→ **ÜBUNGSTEXT**
═══

Hintersatz, Wilhelm
Wilhelm Hintersatz, ab 1919 Wilhelm Harun-el-Raschid Bey (bei der SS als Wilhelm Harun-el-Raschid Bey-Hintersatz geführt; 26. Mai 1886 in Senftenberg, Lausitz; 29. März 1963 in Lübeck) war ein deutscher Offizier der Preußischen Armee, des Deutschen Heeres, der Osmanischen Armee, der Freikorps, der Wehrmacht und der Waffen-SS, zuletzt SS-Standartenführer und Kommandeur des Osttürkischen Waffen-Verbandes der SS (→ Ostlegionen) im Zweiten Weltkrieg sowie wissenschaftlicher Rutengänger und Schriftsteller (oft nur mit dem Kürzel H. e. R.).
Inhaltsverzeichnis
Beförderungen und Werdegang
- 1904 nach Abitur Eintritt in das Infanterie-Regiment „von Stülpnagel“ (5. Brandenburgisches) Nr. 48 als Fahnenjunker
- 15. Februar 1905 Leutnant
- 17. Februar 1914 Oberleutnant
- u. a. Ordonnanzoffizier in der 9. Infanterie-Brigade/III. Armeekorps (die Brigade unter Konrad Graf Finck von Finckenstein wurde am 29. März 1915 aufgelöst)
- vom 15. Februar bis 23. Februar 1915 Unterstützung von Oberleutnant von der Heyden bei der Ausbildung der ersten finnischen Freiwilligen des späteren Königlich-Preußischen Jäger-Bataillons Nr. 27 in der Privatwohnung des Vater von der Heyden (Lützowstraße 109–110) zur Überbrückung der Wartezeit, bis die offizielle Ausbildung begann.[3]
- 18. Juni 1915 Hauptmann
- Kommandierung zur Flugzeugführerausbildung; bis April 1916 Staffelführer in der Fliegertruppe; da er später u. a. auch das Flandernkreuz verliehen bekam, erscheint es durchaus möglich, daß er den Seefliegern bzw. den Marine-Feldfliegern des Marinekorps Flandern zugeteilt war.

═══

→ **AUSGEWÄHLTE DATENSÄTZE**
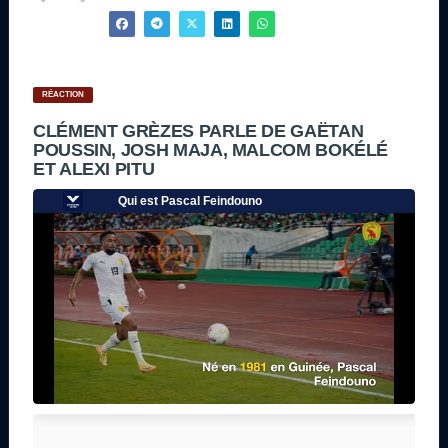
RÉACTION
CLÉMENT GRÈZES PARLE DE GAËTAN
POUSSIN, JOSH MAJA, MALCOM BOKÉLÉ
ET ALEXI PITU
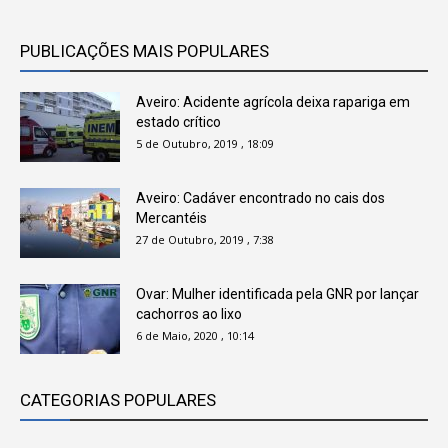
PUBLICAÇÕES MAIS POPULARES
Aveiro: Acidente agrícola deixa rapariga em
estado crítico
5 de Outubro, 2019 , 18:09
Aveiro: Cadáver encontrado no cais dos
Mercantéis
27 de Outubro, 2019 , 7:38
Ovar: Mulher identificada pela GNR por lançar
cachorros ao lixo
6 de Maio, 2020 , 10:14
CATEGORIAS POPULARES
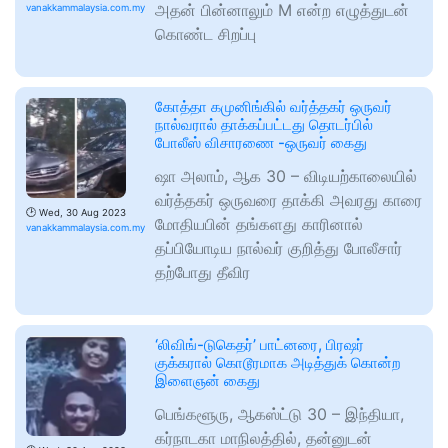
அதன் பின்னாலும் M என்ற எழுத்துடன்
vanakkammalaysia.com.my
கொண்ட சிறப்பு
கோத்தா கமுனிங்கில் வர்த்தகர் ஒருவர்
நால்வரால் தாக்கப்பட்டது தொடர்பில்
போலீஸ் விசாரணை -ஒருவர் கைது
ஷா அலாம், ஆக 30 – விடியற்காலையில்
வர்த்தகர் ஒருவரை தாக்கி அவரது காரை
🕑
Wed, 30 Aug 2023
மோதியபின் தங்களது காரினால்
vanakkammalaysia.com.my
தப்பியோடிய நால்வர் குறித்து போலீசார்
தற்போது தீவிர
‘லிவிங்-டுகெதர்’ பாட்னரை, பிரஷர்
குக்கரால் கொடூரமாக அடித்துக் கொன்ற
இளைஞன் கைது
பெங்களூரு, ஆகஸ்ட்டு 30 – இந்தியா,
கர்நாடகா மாநிலத்தில், தன்னுடன்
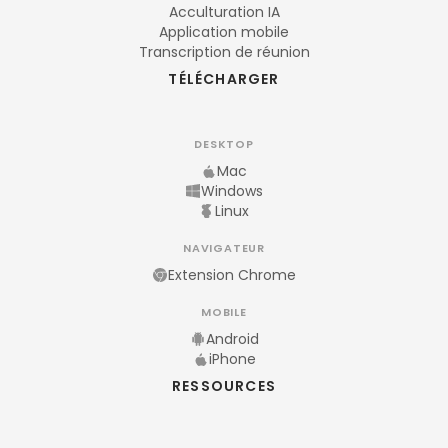
Acculturation IA
Application mobile
Transcription de réunion
TÉLÉCHARGER
DESKTOP
Mac
Windows
Linux
NAVIGATEUR
Extension Chrome
MOBILE
Android
iPhone
RESSOURCES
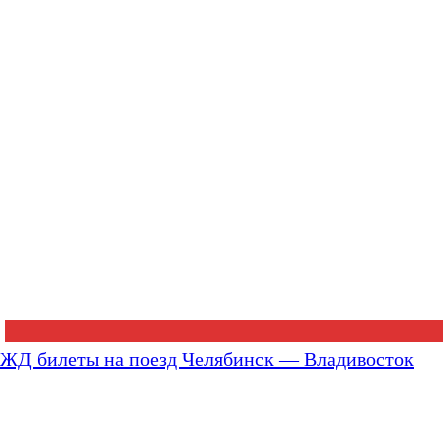
ЖД билеты на поезд Челябинск — Владивосток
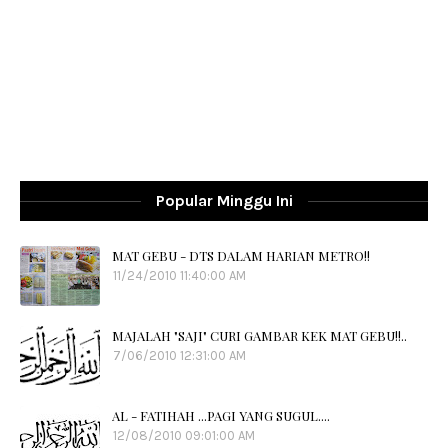
Popular Minggu Ini
MAT GEBU - DTS DALAM HARIAN METRO!!
11/24/2010 11:40:00 AM
MAJALAH "SAJI" CURI GAMBAR KEK MAT GEBU!!..
7/06/2010 12:31:00 AM
AL - FATIHAH ...PAGI YANG SUGUL....
12/08/2010 09:01:00 AM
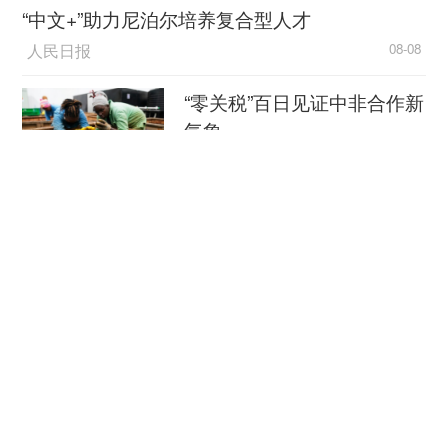
“中文+”助力尼泊尔培养复合型人才
人民日报
08-08
“零关税”百日见证中非合作新
气象
新华社
08-08
外媒：外贸强劲增长凸显中
国经济韧性
总台环球资讯广播
08-08
消费新图景｜跨界融合拉长
夏日经济消费链条
新华社
08-08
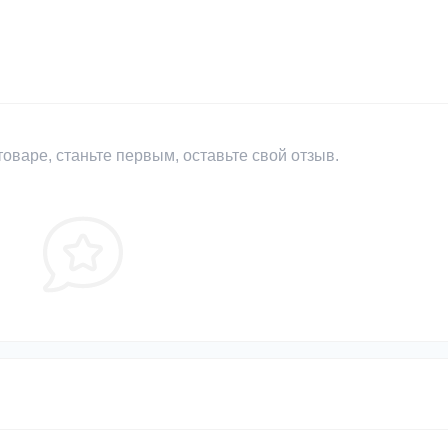
оваре, станьте первым, оставьте свой отзыв.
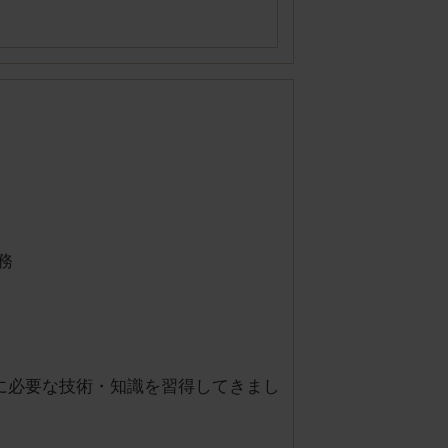
務
に必要な技術・知識を習得してきまし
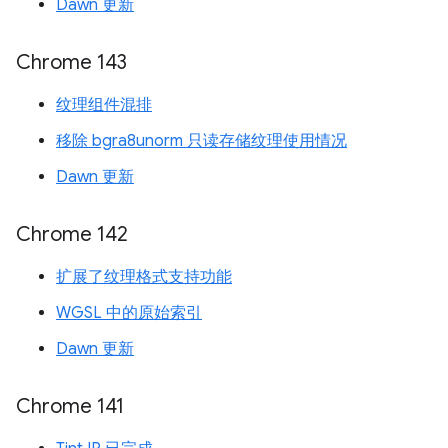
Dawn 更新
Chrome 143
纹理组件混排
移除 bgra8unorm 只读存储纹理使用情况
Dawn 更新
Chrome 142
扩展了纹理格式支持功能
WGSL 中的原始索引
Dawn 更新
Chrome 141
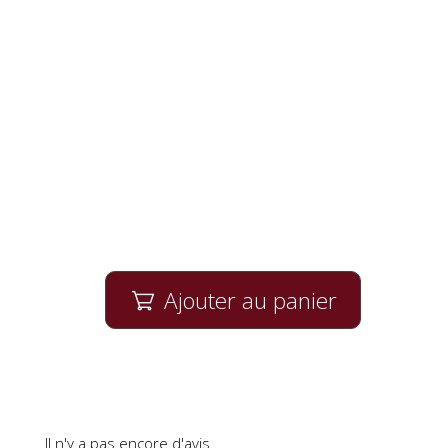
Ajouter au panier

Il n'y a pas encore d'avis.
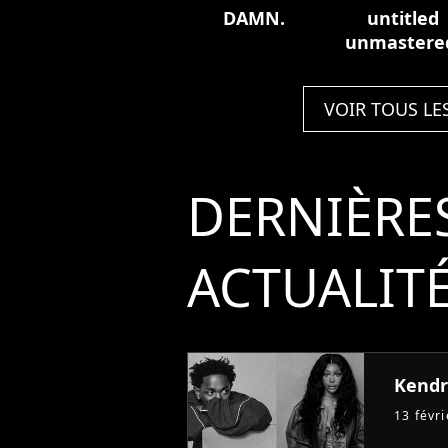
DAMN.
untitled
unmastere
VOIR TOUS LE
DERNIÈRE
ACTUALIT
Kendri
13 févr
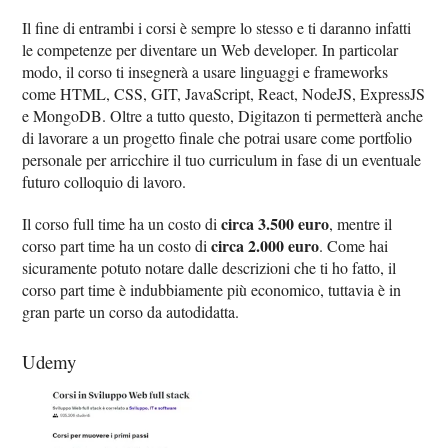
Il fine di entrambi i corsi è sempre lo stesso e ti daranno infatti
le competenze per diventare un Web developer. In particolar
modo, il corso ti insegnerà a usare linguaggi e frameworks
come HTML, CSS, GIT, JavaScript, React, NodeJS, ExpressJS
e MongoDB. Oltre a tutto questo, Digitazon ti permetterà anche
di lavorare a un progetto finale che potrai usare come portfolio
personale per arricchire il tuo curriculum in fase di un eventuale
futuro colloquio di lavoro.
circa 3.500 euro
Il corso full time ha un costo di
, mentre il
circa 2.000 euro
corso part time ha un costo di
. Come hai
sicuramente potuto notare dalle descrizioni che ti ho fatto, il
corso part time è indubbiamente più economico, tuttavia è in
gran parte un corso da autodidatta.
Udemy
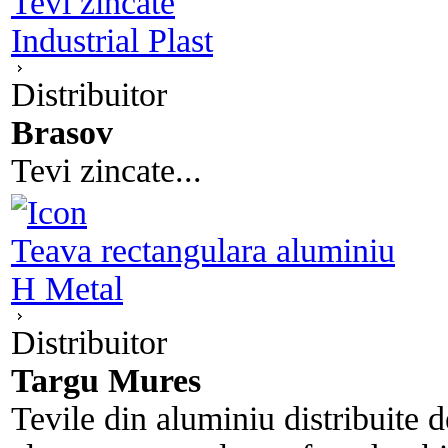
Tevi zincate
Industrial Plast
Distribuitor
Brasov
Tevi zincate...
Teava rectangulara aluminiu
H Metal
Distribuitor
Targu Mures
Tevile din aluminiu distribuite 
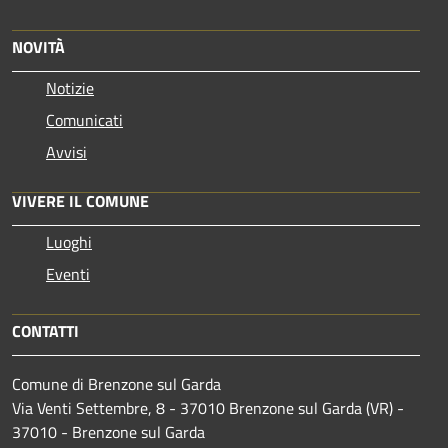
NOVITÀ
Notizie
Comunicati
Avvisi
VIVERE IL COMUNE
Luoghi
Eventi
CONTATTI
Comune di Brenzone sul Garda
Via Venti Settembre, 8 - 37010 Brenzone sul Garda (VR) -
37010 - Brenzone sul Garda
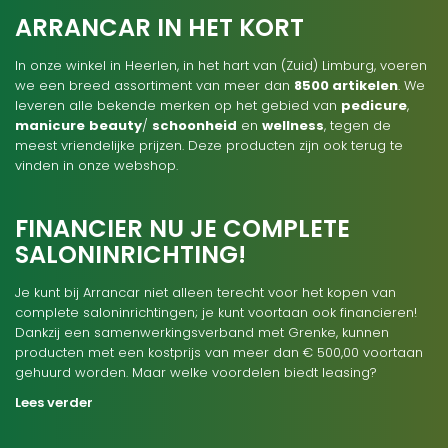
ARRANCAR IN HET KORT
In onze winkel in Heerlen, in het hart van (Zuid) Limburg, voeren
we een breed assortiment van meer dan
8500 artikelen
. We
leveren alle bekende merken op het gebied van
pedicure
,
manicure
beauty
/
schoonheid
en
wellness
, tegen de
meest vriendelijke prijzen. Deze producten zijn ook terug te
vinden in onze webshop.
FINANCIER NU JE COMPLETE
SALONINRICHTING!
Je kunt bij Arrancar niet alleen terecht voor het kopen van
complete saloninrichtingen; je kunt voortaan ook financieren!
Dankzij een samenwerkingsverband met Grenke, kunnen
producten met een kostprijs van meer dan € 500,00 voortaan
gehuurd worden. Maar welke voordelen biedt leasing?
Lees verder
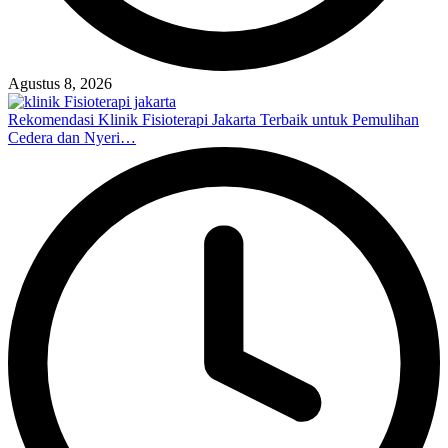
Agustus 8, 2026
Rekomendasi Klinik Fisioterapi Jakarta Terbaik untuk Pemulihan
Cedera dan Nyeri…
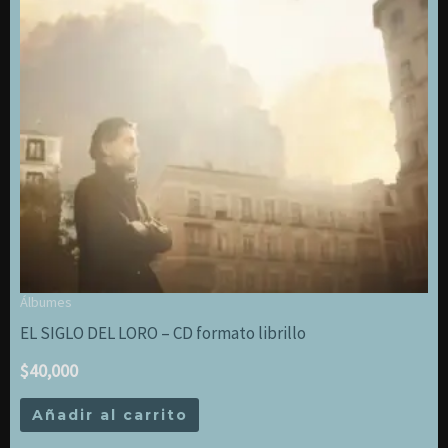
Álbumes
EL SIGLO DEL LORO – CD formato librillo
$
40,000
Añadir al carrito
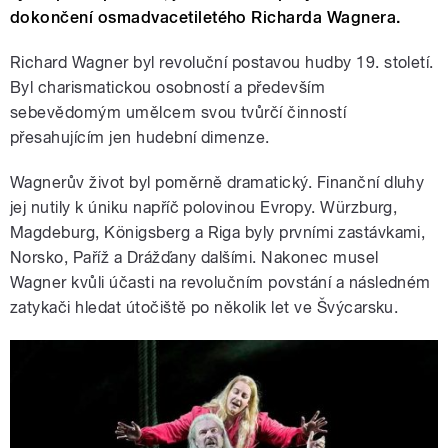
dokončení osmadvacetiletého Richarda Wagnera.
Richard Wagner byl revoluční postavou hudby 19. století.
Byl charismatickou osobností a především
sebevědomým umělcem svou tvůrčí činností
přesahujícím jen hudební dimenze.
Wagnerův život byl poměrně dramatický. Finanční dluhy
jej nutily k úniku napříč polovinou Evropy. Würzburg,
Magdeburg, Königsberg a Riga byly prvními zastávkami,
Norsko, Paříž a Drážďany dalšími. Nakonec musel
Wagner kvůli účasti na revolučním povstání a následném
zatykači hledat útočiště po několik let ve Švýcarsku.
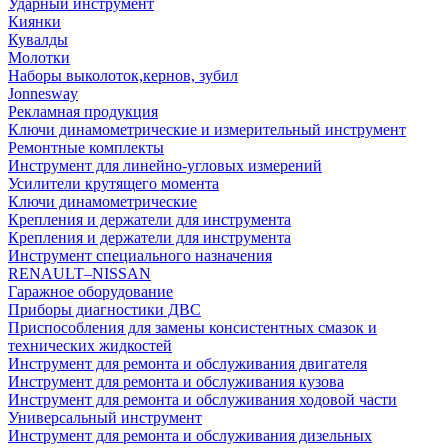
Ударный инструмент
Киянки
Кувалды
Молотки
Наборы выколоток,кернов, зубил
Jonnesway
Рекламная продукция
Ключи динамометрические и измерительный инструмент
Ремонтные комплекты
Инструмент для линейно-угловых измерений
Усилители крутящего момента
Ключи динамометрические
Крепления и держатели для инструмента
Крепления и держатели для инструмента
Инструмент специального назначения
RENAULT–NISSAN
Гаражное оборудование
Приборы диагностики ДВС
Приспособления для замены консистентных смазок и
технических жидкостей
Инструмент для ремонта и обслуживания двигателя
Инструмент для ремонта и обслуживания кузова
Инструмент для ремонта и обслуживания ходовой части
Универсальный инструмент
Инструмент для ремонта и обслуживания дизельных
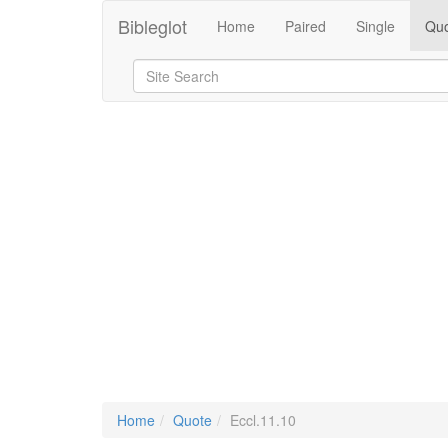
Bibleglot
Home
Paired
Single
Quo
Home
Quote
Eccl.11.10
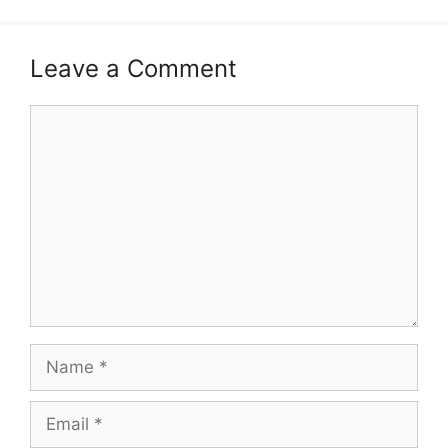
Leave a Comment
Comment
Name
Email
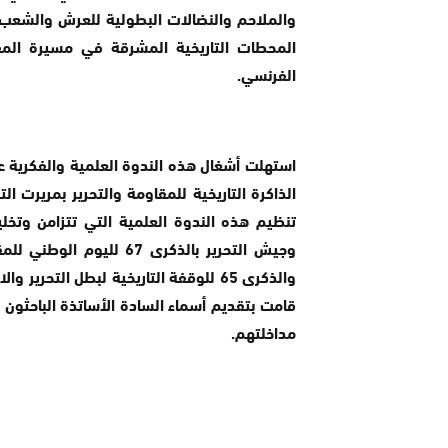
والملاحم والنضالات البطولية للعرش والشعب ف
المحطات التاريخية المشرقة في مسيرة المقا
الفرنسي.
استهلت أشغال هذه الندوة العلمية والفكرية ع
الذاكرة التاريخية للمقاومة والتحرير بمريرت
تنظيم هذه الندوة العلمية التي تتزامن وتخ
وجيش التحرير بالذكرى 67
والذكرى 65 للوقفة التاريخية لبطل الت
قامت بتقديم أسماء السادة الأساتذة الباحثون 
مداخلتهم.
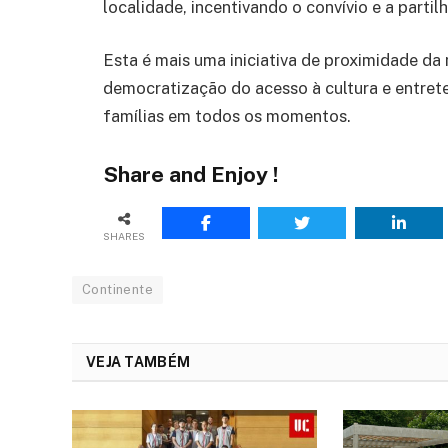
localidade, incentivando o convívio e a parti
Esta é mais uma iniciativa de proximidade d
democratização do acesso à cultura e entret
famílias em todos os momentos.
Share and Enjoy !
SHARES
Continente
VEJA TAMBÉM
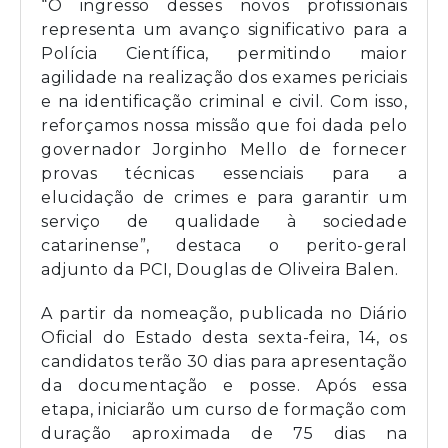
“O ingresso desses novos profissionais
representa um avanço significativo para a
Polícia Científica, permitindo maior
agilidade na realização dos exames periciais
e na identificação criminal e civil. Com isso,
reforçamos nossa missão que foi dada pelo
governador Jorginho Mello de fornecer
provas técnicas essenciais para a
elucidação de crimes e para garantir um
serviço de qualidade à sociedade
catarinense”, destaca o perito-geral
adjunto da PCI, Douglas de Oliveira Balen.
A partir da nomeação, publicada no Diário
Oficial do Estado desta sexta-feira, 14, os
candidatos terão 30 dias para apresentação
da documentação e posse. Após essa
etapa, iniciarão um curso de formação com
duração aproximada de 75 dias na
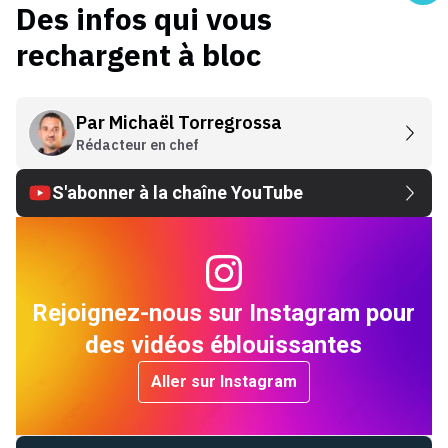
Des infos qui vous
rechargent à bloc
Par
Michaël Torregrossa
Rédacteur en chef
S'abonner à la chaîne YouTube
Rejoignez-nous sur Instagram pour
des vidéos éblouissantes
Aller sur Instagram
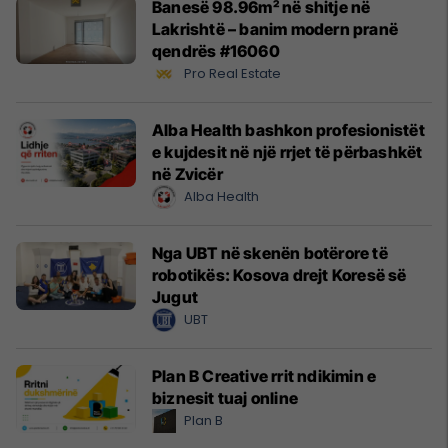
Banesë 98.96m² në shitje në
Lakrishtë – banim modern pranë
qendrës #16060
Pro Real Estate
Alba Health bashkon profesionistët
e kujdesit në një rrjet të përbashkët
në Zvicër
Alba Health
Nga UBT në skenën botërore të
robotikës: Kosova drejt Koresë së
Jugut
UBT
Plan B Creative rrit ndikimin e
biznesit tuaj online
Plan B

═══

→ **ÜBUNGSFRAGEN**
(1) An welchem Tag wurde Wilhelm Hintersatz laut dem Übungstext zum Hauptmann befördert?
(2) Schreibe einen Abschnitt aus dem Übungstext wortgetreu ab. Beginne bei den Worten „Inhaltsverzeichnis“ und höre nach den Worten „März 1915 aufgelöst)“ auf.

→ **LÖSUNGEN JE AUFGABE**
(1) Am 18. Juni 1915.

(2)
Inhaltsverzeichnis
Beförderungen und Werdegang
- 1904 nach Abitur Eintritt in das Infanterie-Regiment „von Stülpnagel“ (5. Brandenburgisches) Nr. 48 als Fahnenjunker
- 15. Februar 1905 Leutnant
- 17. Februar 1914 Oberleutnant
- u. a. Ordonnanzoffizier in der 9. Infanterie-Brigade/III. Armeekorps (die Brigade unter Konrad Graf Finck von Finckenstein wurde am 29. März 1915 aufgelöst)